Our fleet of drones use artificial intelligence to scour forests for koalas, through darkness, wind and rainstorms, saving research partners valuable time and money in the field.

Drone thermal image of a koala in the tree canopy in Kempsey, New South Wales

Koala populations are in decline across New South Wales and are projected to continue shrinking. The species is now listed as endangered.

To help protect this iconic animal we need to know how many koalas there are and where they are.

The challenge

Perched high in tall trees, koalas don’t exactly make themselves easy to see. They’re quiet and usually asleep. This makes it a challenge for researchers who study koala diseases and declining populations to even find their subjects.

In 2019, researchers in the field would spend hours trying to locate koalas by looking for their scats (droppings). Dr Adam Roff, one of our senior research scientists, decided there had to be a better way.

Knowing drones had been used to find people lost in bushland, we bought a professional grade 7 kilogram drone and immediately saw the advantages. The drone:

  • flew in grid patterns over forests
  • used a combination of thermal infrared and colour cameras
  • flew at 30 kilometres/hour and covered up to 200 hectares a night
  • easily located many more koalas than ground crews.

Koala (Phascolarctos cinereus) sitting on the ground with green ferns behind it.

As off-the-shelf drones improved the team added 15 drones to the fleet. They then worked with partners to obtain another 30 drones with better features, such as colour and thermal cameras, spotlights, and the ability to fly in rain and high winds.

The koala-seeking drones have been a huge success and have been used in more than 800 surveys covering more than 50,000 hectares in NSW.

“We just routinely find twice as many koalas,” Dr Roff said. “It’s an order of magnitude leap in efficiency.”

Dr Roff and his team have developed a drone-pilot training program and 45 ecologists are now qualified to use the technology. Artificial intelligence engineers have also helped train the drones to distinguish between the heat signal of a koala and ground species such as wombats.

“We’ve been able to get ahead of the game in how the data is collected and analysed,” Dr Roff said. “By the time the drone lands, we already have all the data about which species have been detected.”

Two koalas in a tree picked up by thermal imaging camera on a drone at night. The koalas have black circles drawn around them. A car drives along a road at top of image.

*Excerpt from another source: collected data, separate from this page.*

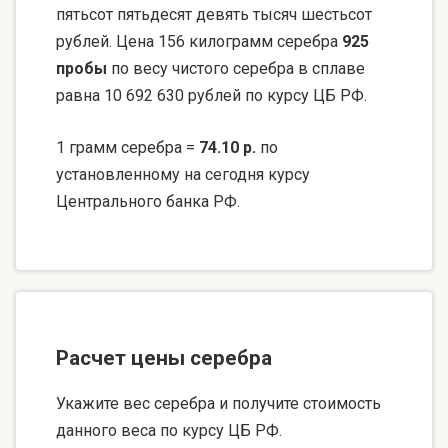
пятьсот пятьдесят девять тысяч шестьсот
рублей. Цена 156 килограмм серебра
925
пробы
по весу чистого серебра в сплаве
равна 10 692 630 рублей по курсу ЦБ РФ.
1 грамм серебра =
74.10 р.
по
установленному на сегодня курсу
Центрального банка РФ.
Расчет цены серебра
Укажите вес серебра и получите стоимость
данного веса по курсу ЦБ РФ.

Multiple partners using the technology across the state say it has saved them huge amounts of time, effort and money in the field. This includes university researchers, government agencies, non-government organisations and private landholders who have requested surveys.

The University of Sydney’s Professor Mark Krockenberger studies koala diseases such as chlamydia and says the drones have particularly helped in the Southern Highlands, where koalas are quite sparse.

“It’s very difficult country to traverse – it’s hilly and rough – so drones have become really important,” he said.  

We plan to use the expertise our scientists have developed to advise on the use of artificial intelligence throughout the department.

The technology is likely to be used in many different areas of wildlife biology. For example, in the drone work, a new fixed-wing capability is in development. These drones can fly higher, faster and usually for longer than rotary wing drones, and will be used to count larger animals such as deer, horses and kangaroos.